Não, não é verdade que colhamos aquilo que semeámos. Em muitas circunstâncias, será assim. Em muitas outras, não; claro. Às vezes, ganhamos. Às vezes, perdemos. Às vezes, merecemos ganhar. Às vezes, merecíamos perder. Às vezes, somos leais. Doutras vezes, batoteiros. Ganhamos, regra geral, mais do que perdemos. Perdemos, regra geral, mais do que reconhecemos ter perdido. Na maioria das vezes, não sabemos ganhar. E, em grande parte delas, não aprendemos a perder. Os erros, os falhanços e as derrotas ensinam a ganhar. Mas as vezes em que perdemos, merecendo ou não, não fazem parte do “lado certo” da nossa história. Como se uns ganhassem e os outros perdessem. Censuramos as derrotas. Limpamo-las da história! Quando são elas quem mais nos prepara para as vitórias. Não era de reabilitarmos o direito à derrota, se queremos ganhar?

Quantas vezes reconhecemos – diante de nós, da família, dos filhos ou dos amigos – uma derrota? Quase nenhumas. E quantas vezes, à nossa volta – em eleições, no desporto, nos casamentos, com os filhos ou no trabalho – vimos alguém a assumir uma derrota, de forma integra, verdadeira e vertical? Quase nunca. Mas, afinal, quem damos nós a entender aos nossos filhos que são os vencedores: aqueles que erram quase nada e ganham quase sempre, ou os que ganham mais vezes e vão mais longe, porque assumem os erros e aprendem com eles? Não andaremos todos passivamente coniventes com a construção, em série, de “foras de série”, quando os nossos filhos jamais aprenderão a ganhar se não errarem mais vezes e se não aprendem a perder? Não andaremos todos a insistir na tentação de “começar do zero”, em vez de se recomeçar, outra vez, quando “começar do zero” ou “começar de novo” não são, definitivamente, a mesma coisa? (“Começar de novo” supõe que sejamos capazes de nos reconstruirmos sobre os destroços que resultem de uma derrota. “Começar do zero” que escolhemos não aprender com os erros, passando por cima de uma derrota como se ela nunca tivesse existido.) E não passaremos nós a vida a assumir que os vencedores serão mais aqueles que ganham, quando defrontam os outros, do que os que ganham a si próprios, depois de superarem tudo aquilo que sofreram, quando perderam? Mas, afinal, quem são os corajosos: os que fogem das derrotas ou os que as assumem? Aqueles que evitam os desafios, para não se magoarem ou para não correrem o risco de perder, ou os que afrontam os seus medos, com a convicção que as suas vitórias começam aí?

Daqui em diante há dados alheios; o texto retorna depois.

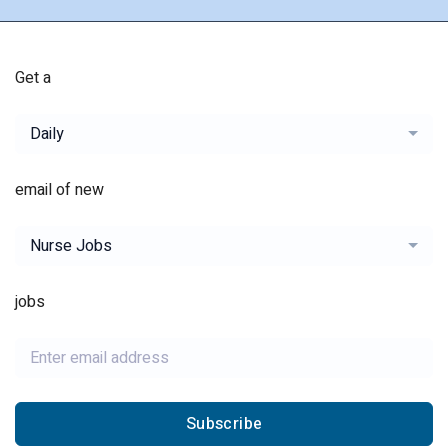
Get a
Daily
email of new
Nurse Jobs
jobs
Subscribe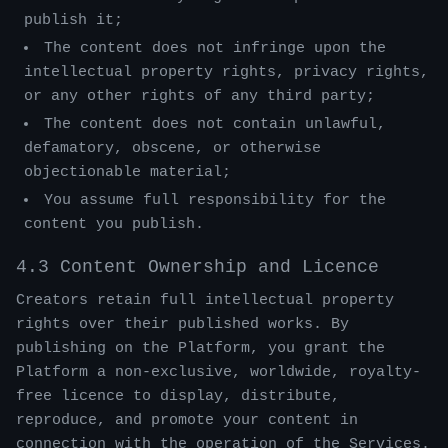
publish it;
The content does not infringe upon the
intellectual property rights, privacy rights,
or any other rights of any third party;
The content does not contain unlawful,
defamatory, obscene, or otherwise
objectionable material;
You assume full responsibility for the
content you publish.
4.3 Content Ownership and Licence
Creators retain full intellectual property
rights over their published works. By
publishing on the Platform, you grant the
Platform a non-exclusive, worldwide, royalty-
free licence to display, distribute,
reproduce, and promote your content in
connection with the operation of the Services.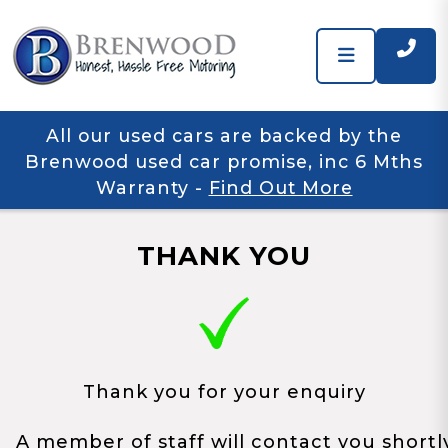
All our used cars are backed by the
Brenwood used car promise, inc 6 Mths
Warranty
-
Find Out More
THANK YOU
Thank you for your enquiry
A member of staff will contact you shortl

Eu acho que vivemos no tempo dos ataques de pânico. Porque, de tanto trabalharmos para sermos “foras de série” – “quero ser diferente!” devia ser só uma intenção? – não admitimos senão ganhar; sempre. Olhando mais para aquilo que queremos mostrar aos outros que somos capazes de fazer do que para descobrirmos do que somos capazes. Confundindo orgulho com vaidade. (A vaidade é uma vitória sobre os outros. O orgulho uma redenção sobre nós próprios. A vaidade faz dos outros espectadores das nossas vitórias. O orgulho, participantes na superação das nossas derrotas.) Quanto mais alimentamos a vaidade mais estimulamos a cobardia. É mais assim. E é por isso mesmo que, hoje, se cresce mais para a agitação, para a aflição e para o desespero, quando se perde. Ou entre o esmorecimento, o desalento e a desolação, diante do medo de não ganhar. Será que é por aqui que queremos que se cresça? Será que ninguém repara que o pânico só existe porque, no resto do tempo, vamos assumindo, para nós e para os outros, que podemos ser quem não somos que ganhamos à mesma? Será que não fica claro que só nos afundamos no medo de perder o controle quando exageramos, de forma sufocante, no controle sobre tudo aquilo que sentimos? Como se sentimentos como a tristeza, o medo ou a ira, por exemplo, fossem uma derrota? Como se a ideia que sermos, sobretudo, positivos não nos tirasse, até, o privilégio de hesitar? Mas não será aquilo que nos faz balançar entre dois pontos de vista, que concorrem entre si, quem mais nos leva a ganhar, antes, ainda, de escolher? Hesitar não nos empurra para perder. Hesitar é ganhar, ainda, antes de ganhar. Para que, a seguir, sem hesitações, se ganhar ou se perder. Afinal, quanto menos se fala das derrotas como aquilo que nos falta, mais nos damos conta da falta que elas nos fazem!